■ Source extract:
───

This curiosity is not limited to my personal life; I’ve been extremely fortunate to have been encouraged to push my boundaries and explore new avenues in the world of work. I have a working knowledge of how to group ceasarean deliveries into clinically meaningful subgroups, understand the warning signs of sepsis and have explored the possibility of predicting required flow rate of ambulatory oxygen in COPD patients- not bad for a jobbing information analyst.

Reflecting on this a bit, it hasn’t always been the case. I guess everyone has had a job which crushes curiosity, either through its repetitive nature (flipping burgers at a well known fast food chain) or perhaps a lack of support, encouragement or interest (delayed transfers data collection and reporting in the early noughties). In these instances, I hadn’t stopped being curious elsewhere in my life, but I wasn’t curious about my work. It was just, well, work.

───

■ Extracted entries:
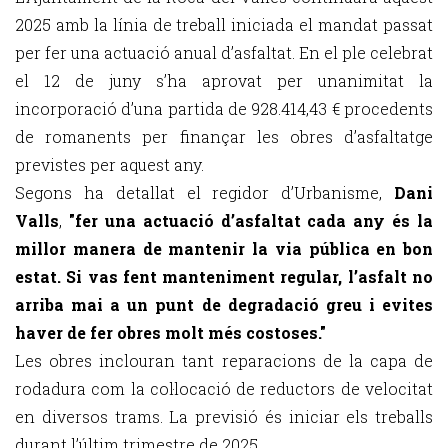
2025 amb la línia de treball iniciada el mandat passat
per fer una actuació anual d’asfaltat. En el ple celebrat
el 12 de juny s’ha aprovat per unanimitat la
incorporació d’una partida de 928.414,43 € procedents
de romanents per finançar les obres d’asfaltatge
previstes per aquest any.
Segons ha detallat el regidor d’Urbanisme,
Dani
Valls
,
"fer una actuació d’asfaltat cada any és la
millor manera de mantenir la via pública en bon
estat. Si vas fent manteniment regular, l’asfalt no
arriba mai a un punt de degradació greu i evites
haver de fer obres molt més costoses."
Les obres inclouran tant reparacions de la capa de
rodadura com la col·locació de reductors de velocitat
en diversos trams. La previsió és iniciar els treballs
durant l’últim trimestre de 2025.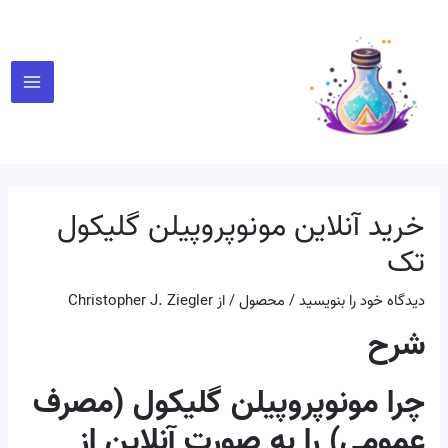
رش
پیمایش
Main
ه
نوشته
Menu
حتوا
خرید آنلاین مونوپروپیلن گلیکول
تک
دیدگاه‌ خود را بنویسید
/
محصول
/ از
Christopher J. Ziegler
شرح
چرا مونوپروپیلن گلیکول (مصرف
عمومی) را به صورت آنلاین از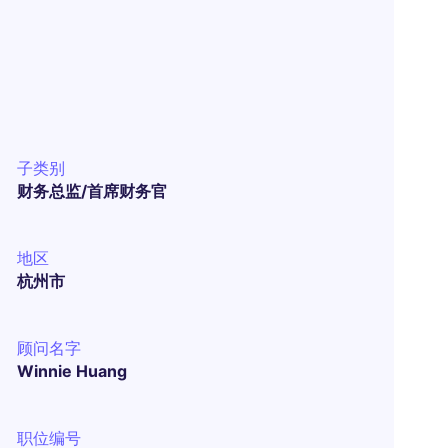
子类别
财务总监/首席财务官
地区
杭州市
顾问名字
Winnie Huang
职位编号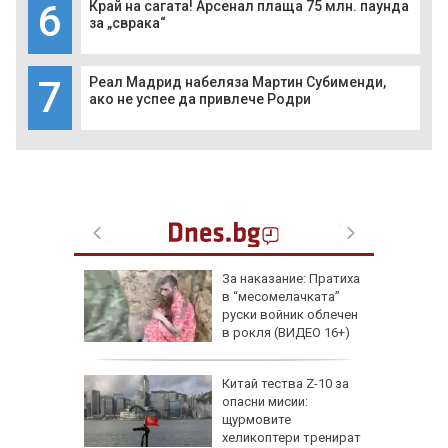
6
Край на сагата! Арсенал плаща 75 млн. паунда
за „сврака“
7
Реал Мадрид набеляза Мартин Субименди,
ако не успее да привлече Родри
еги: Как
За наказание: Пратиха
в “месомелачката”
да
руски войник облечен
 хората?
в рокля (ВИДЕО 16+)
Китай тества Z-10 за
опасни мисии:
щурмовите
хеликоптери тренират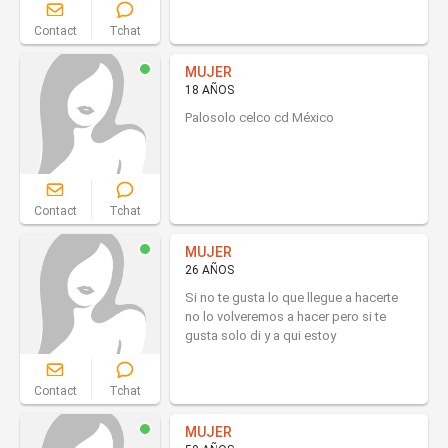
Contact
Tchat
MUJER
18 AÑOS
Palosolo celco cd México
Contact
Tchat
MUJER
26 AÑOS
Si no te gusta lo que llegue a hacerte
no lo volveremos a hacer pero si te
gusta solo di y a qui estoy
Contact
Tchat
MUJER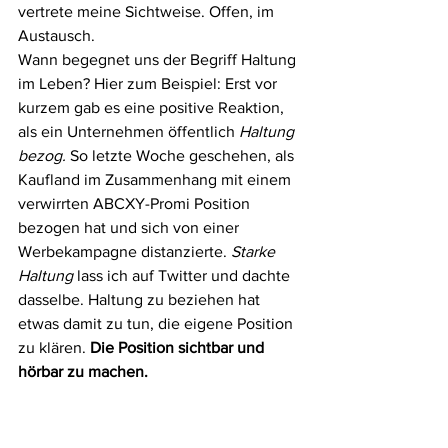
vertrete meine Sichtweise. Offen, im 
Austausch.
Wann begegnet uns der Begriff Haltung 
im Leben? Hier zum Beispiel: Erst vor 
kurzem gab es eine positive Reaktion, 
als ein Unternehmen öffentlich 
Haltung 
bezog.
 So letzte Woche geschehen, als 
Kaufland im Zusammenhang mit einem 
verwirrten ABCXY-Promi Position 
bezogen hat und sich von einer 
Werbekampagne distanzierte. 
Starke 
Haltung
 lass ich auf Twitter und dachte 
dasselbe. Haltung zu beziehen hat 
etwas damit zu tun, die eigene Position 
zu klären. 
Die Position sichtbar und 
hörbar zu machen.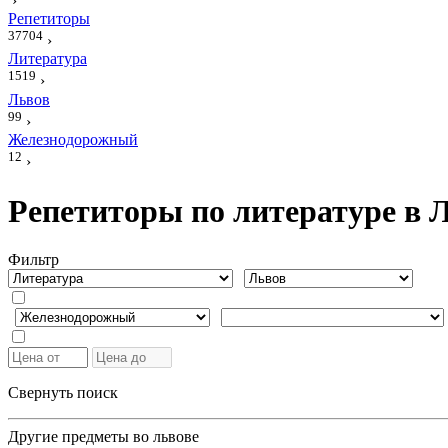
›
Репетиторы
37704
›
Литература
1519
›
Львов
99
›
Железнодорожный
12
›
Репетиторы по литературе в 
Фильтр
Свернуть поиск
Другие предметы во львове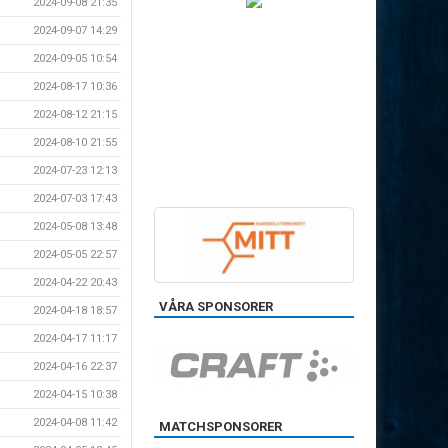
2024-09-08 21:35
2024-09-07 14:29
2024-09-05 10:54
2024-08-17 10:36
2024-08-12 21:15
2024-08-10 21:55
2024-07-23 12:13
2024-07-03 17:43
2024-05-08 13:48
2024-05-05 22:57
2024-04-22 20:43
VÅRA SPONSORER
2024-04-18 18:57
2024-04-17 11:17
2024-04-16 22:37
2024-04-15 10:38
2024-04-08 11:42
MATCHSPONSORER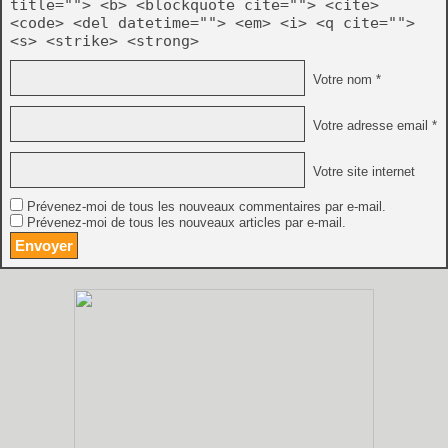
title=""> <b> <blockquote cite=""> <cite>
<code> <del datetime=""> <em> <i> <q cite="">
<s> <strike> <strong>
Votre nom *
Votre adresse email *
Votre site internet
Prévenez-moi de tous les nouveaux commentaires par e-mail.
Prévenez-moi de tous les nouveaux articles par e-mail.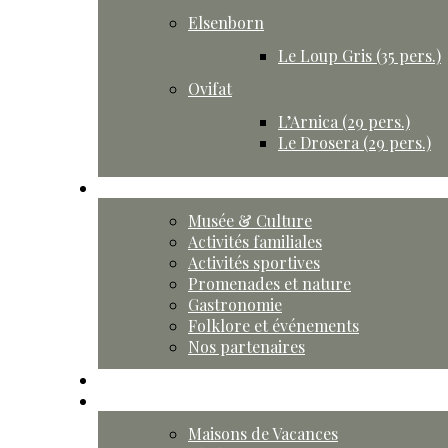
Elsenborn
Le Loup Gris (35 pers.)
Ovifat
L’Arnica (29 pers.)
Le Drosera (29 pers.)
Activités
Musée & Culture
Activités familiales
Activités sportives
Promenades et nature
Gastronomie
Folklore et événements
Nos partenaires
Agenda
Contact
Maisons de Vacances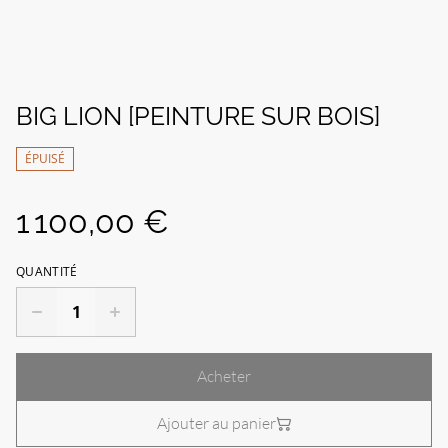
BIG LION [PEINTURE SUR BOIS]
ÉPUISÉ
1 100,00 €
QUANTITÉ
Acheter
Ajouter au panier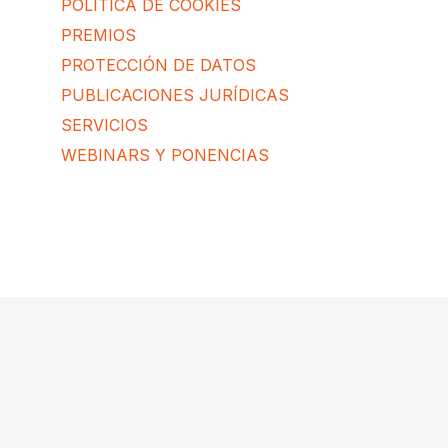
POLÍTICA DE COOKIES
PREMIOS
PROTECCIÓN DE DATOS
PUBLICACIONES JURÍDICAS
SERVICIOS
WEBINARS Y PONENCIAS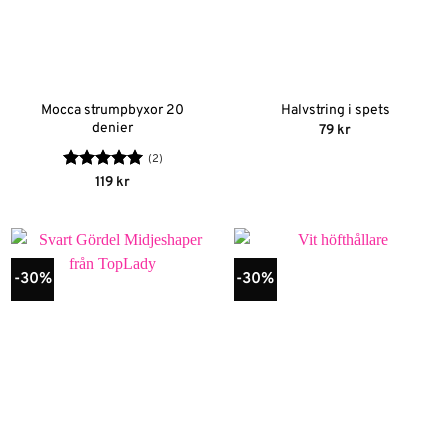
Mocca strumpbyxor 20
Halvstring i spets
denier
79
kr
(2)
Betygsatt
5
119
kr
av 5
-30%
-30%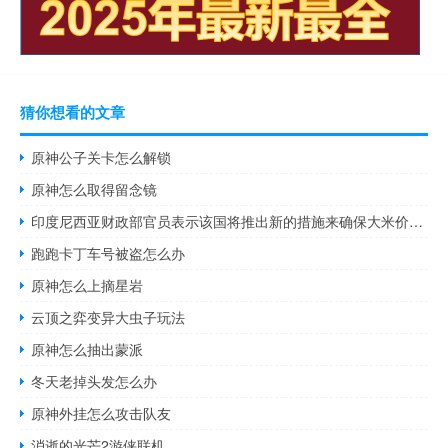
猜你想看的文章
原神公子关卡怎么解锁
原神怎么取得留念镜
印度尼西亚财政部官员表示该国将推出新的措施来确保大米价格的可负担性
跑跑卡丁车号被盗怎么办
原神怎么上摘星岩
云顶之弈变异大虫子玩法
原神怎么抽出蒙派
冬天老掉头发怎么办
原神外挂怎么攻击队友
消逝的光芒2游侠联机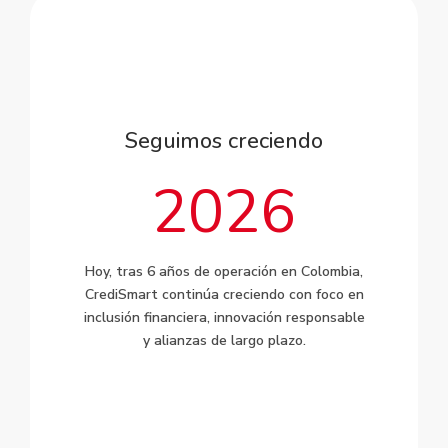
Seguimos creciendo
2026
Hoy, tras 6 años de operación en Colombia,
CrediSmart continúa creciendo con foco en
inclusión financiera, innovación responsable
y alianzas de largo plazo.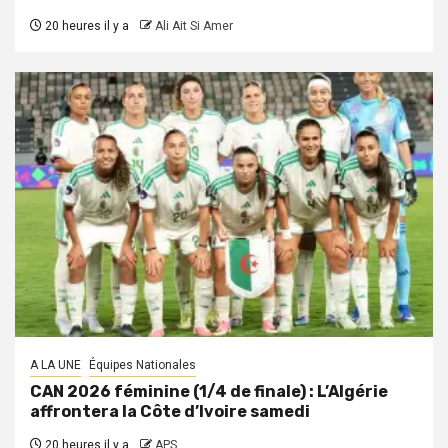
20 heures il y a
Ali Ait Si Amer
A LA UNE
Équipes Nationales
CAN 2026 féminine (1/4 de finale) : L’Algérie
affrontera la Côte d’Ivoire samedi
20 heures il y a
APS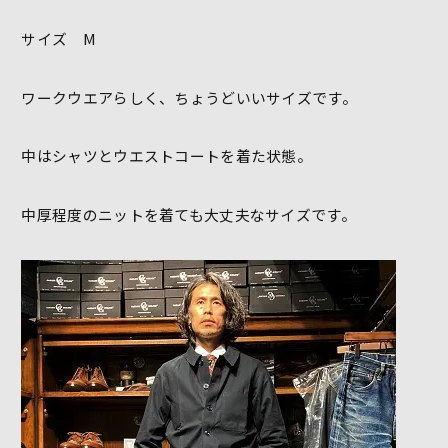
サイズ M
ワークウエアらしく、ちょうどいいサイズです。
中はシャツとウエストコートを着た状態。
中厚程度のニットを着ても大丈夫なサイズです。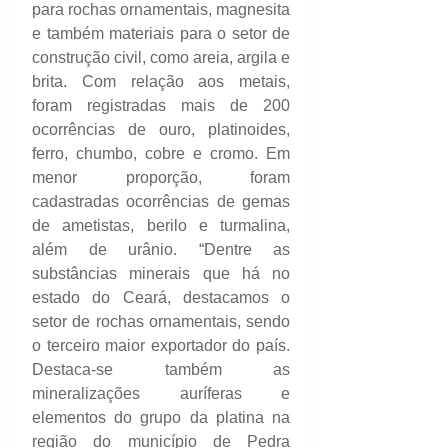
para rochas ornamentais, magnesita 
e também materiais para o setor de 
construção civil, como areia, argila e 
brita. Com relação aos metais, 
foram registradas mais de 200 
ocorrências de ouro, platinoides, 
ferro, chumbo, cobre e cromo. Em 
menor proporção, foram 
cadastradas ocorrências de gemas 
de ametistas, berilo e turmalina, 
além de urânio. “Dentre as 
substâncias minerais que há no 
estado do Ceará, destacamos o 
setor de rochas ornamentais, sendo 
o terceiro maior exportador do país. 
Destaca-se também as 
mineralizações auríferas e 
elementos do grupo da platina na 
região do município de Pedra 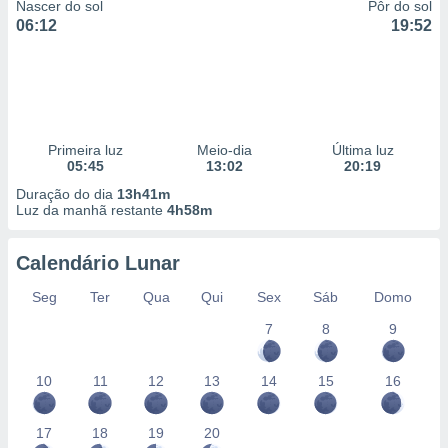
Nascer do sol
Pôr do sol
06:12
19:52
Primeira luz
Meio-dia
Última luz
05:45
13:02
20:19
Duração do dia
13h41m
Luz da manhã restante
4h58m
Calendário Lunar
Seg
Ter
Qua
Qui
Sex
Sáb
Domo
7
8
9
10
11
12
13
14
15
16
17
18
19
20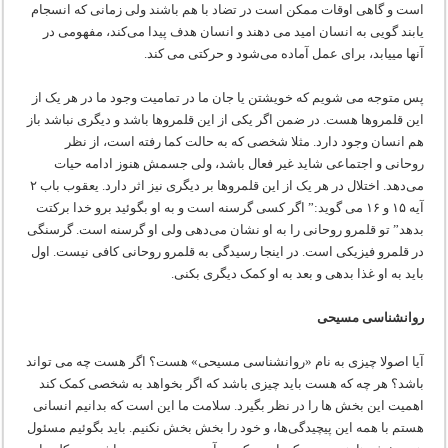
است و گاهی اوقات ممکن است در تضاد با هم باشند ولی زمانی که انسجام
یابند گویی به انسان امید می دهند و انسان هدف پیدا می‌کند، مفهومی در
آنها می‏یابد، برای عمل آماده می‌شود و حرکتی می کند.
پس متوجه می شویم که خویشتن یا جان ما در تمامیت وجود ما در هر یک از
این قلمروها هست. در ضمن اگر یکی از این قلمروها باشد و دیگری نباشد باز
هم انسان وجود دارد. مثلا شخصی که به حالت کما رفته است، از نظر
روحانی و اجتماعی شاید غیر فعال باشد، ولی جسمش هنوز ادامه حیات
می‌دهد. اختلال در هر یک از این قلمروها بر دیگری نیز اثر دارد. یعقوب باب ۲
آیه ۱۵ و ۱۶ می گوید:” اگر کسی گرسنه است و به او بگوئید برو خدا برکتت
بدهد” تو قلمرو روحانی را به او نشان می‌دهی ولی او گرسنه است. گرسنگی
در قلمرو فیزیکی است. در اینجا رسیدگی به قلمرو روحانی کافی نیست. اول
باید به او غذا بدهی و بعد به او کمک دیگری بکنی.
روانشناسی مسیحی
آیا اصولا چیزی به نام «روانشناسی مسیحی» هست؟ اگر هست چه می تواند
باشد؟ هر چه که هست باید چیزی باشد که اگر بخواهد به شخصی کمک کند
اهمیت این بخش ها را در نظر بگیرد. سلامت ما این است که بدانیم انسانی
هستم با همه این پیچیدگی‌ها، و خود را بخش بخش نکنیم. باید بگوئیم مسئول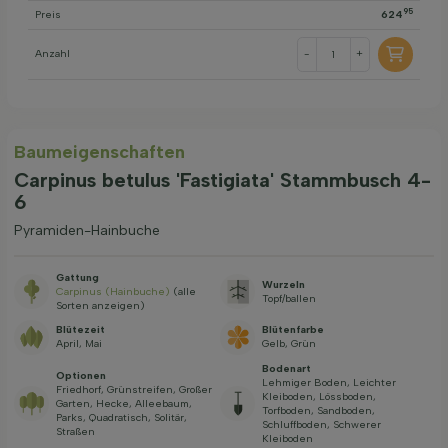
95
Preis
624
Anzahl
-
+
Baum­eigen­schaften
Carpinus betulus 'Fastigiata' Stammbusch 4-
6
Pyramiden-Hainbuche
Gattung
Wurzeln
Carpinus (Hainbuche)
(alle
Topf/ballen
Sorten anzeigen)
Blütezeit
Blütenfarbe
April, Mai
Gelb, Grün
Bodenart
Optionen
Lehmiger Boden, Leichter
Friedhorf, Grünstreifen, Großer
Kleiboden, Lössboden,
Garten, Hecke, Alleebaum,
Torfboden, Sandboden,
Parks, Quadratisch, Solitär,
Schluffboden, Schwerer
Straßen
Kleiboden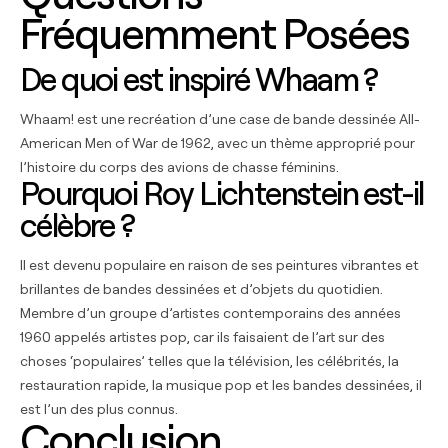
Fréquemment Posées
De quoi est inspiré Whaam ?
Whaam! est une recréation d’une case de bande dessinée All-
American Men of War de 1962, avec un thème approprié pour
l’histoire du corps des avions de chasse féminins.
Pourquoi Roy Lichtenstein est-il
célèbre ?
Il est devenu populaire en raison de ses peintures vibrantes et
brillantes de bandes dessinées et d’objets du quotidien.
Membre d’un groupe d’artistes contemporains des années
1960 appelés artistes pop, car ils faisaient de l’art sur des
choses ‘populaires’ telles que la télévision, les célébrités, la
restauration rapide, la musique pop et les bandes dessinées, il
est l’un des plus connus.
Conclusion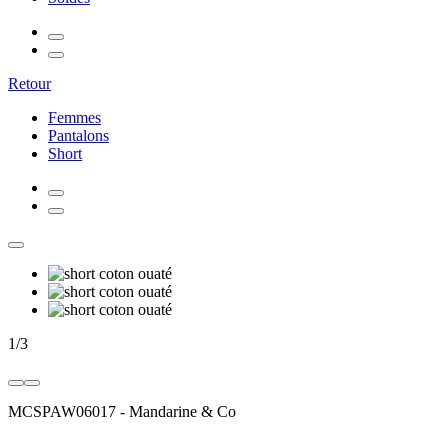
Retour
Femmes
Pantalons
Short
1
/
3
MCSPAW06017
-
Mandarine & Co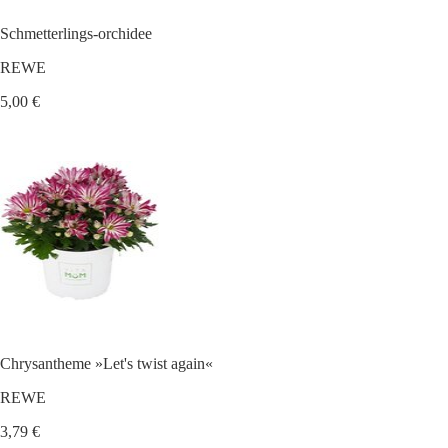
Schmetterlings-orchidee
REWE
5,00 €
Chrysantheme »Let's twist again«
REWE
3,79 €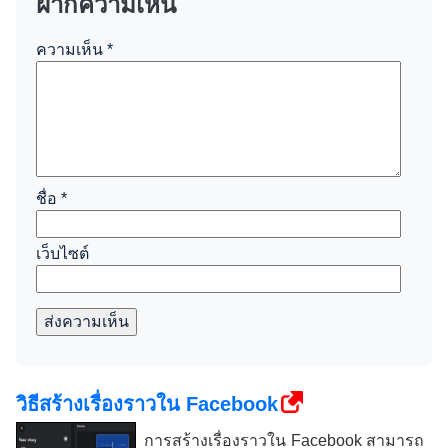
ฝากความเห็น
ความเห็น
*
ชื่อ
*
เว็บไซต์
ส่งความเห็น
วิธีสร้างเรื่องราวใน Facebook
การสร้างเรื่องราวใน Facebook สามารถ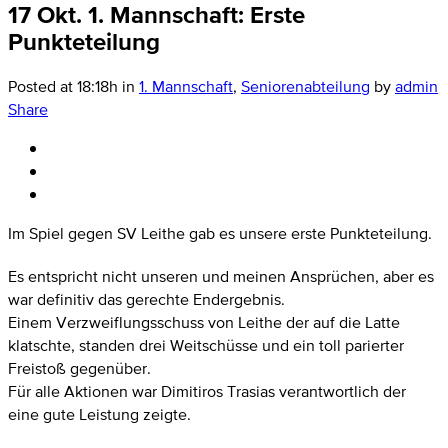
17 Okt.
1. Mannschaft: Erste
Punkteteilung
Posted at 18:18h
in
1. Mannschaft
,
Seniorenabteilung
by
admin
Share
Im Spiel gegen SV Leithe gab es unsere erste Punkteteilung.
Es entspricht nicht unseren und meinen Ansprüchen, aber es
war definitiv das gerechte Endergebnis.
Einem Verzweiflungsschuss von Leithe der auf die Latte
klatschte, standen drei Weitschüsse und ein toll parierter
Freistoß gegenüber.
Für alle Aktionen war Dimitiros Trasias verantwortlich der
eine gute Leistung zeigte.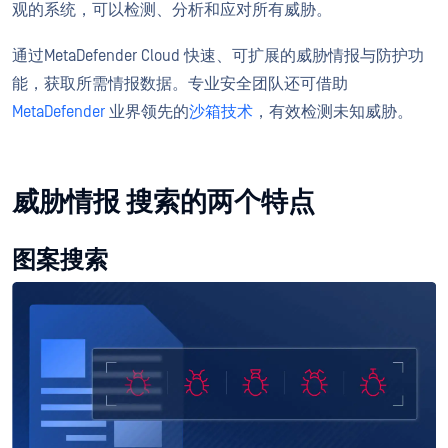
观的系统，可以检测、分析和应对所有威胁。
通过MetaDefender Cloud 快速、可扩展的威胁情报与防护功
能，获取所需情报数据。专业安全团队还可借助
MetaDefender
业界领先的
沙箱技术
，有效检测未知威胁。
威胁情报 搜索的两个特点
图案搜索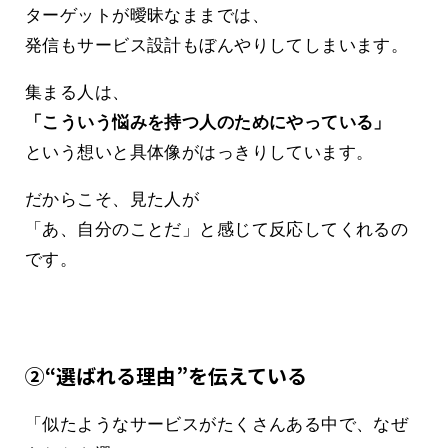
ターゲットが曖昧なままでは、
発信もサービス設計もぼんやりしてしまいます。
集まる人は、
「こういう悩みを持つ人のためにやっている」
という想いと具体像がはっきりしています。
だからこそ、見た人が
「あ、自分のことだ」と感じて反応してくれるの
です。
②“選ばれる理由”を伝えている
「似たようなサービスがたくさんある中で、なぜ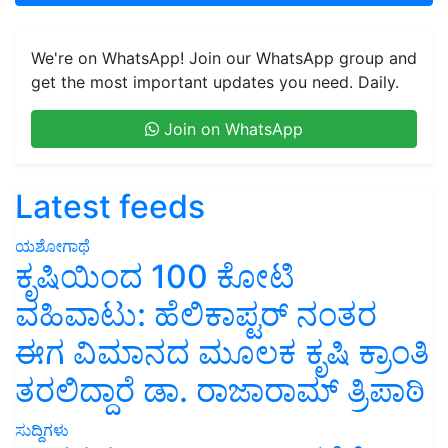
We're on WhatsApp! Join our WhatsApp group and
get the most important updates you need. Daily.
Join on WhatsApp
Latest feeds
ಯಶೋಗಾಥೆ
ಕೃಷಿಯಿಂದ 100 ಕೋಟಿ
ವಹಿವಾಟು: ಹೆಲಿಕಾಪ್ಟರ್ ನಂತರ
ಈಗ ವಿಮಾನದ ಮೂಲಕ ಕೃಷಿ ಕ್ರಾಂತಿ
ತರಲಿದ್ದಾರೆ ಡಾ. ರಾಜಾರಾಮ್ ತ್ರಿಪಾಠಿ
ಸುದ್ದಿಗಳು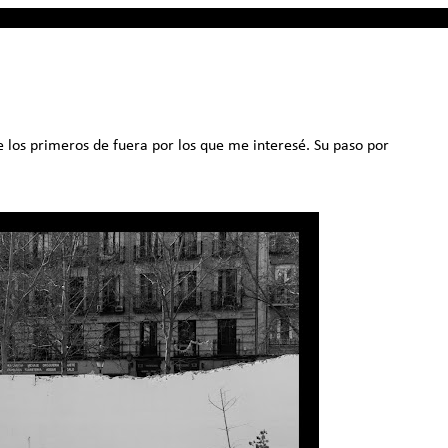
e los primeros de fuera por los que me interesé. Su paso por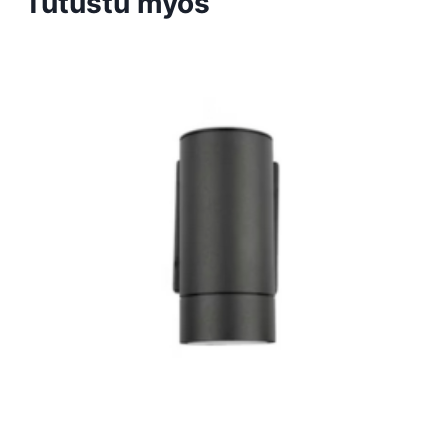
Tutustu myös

───

■ Tasks to perform:
(1) Return the stretch of the passage on curiosity at work from "Reflecting on this" through "just, well, work.", copied word for word.
(2) Resume the passage on curiosity at work after its final sentence, keeping its first-person voice.
The material has no connection to the passage on curiosity at work.

■ Exercise answers:
(1)
Reflecting on this a bit, it hasn’t always been the case. I guess everyone has had a job which crushes curiosity, either through its repetitive nature (flipping burgers at a well known fast food chain) or perhaps a lack of support, encouragement or interest (delayed transfers data collection and reporting in the early noughties). In these instances, I hadn’t stopped being curious elsewhere in my life, but I wasn’t curious about my work. It was just, well, work.

(2)
I was surprised to learn today that there is a separate, validated measurement instrument for workplace curiosity, as opposed to what we could term ‘general’ curiosity. The two do correlate, but there was a clear requirement in the minds of the team who developed it to think about curiosity as a desirable trait in the specific context of work.

Last time I mused on whether we are too busy to be curious; perhaps we can refine that slightly. Are we too busy to be curious at work? Does work, in the traditional sense, stifle our natural curiousity? And if so, what can we do to liberate it?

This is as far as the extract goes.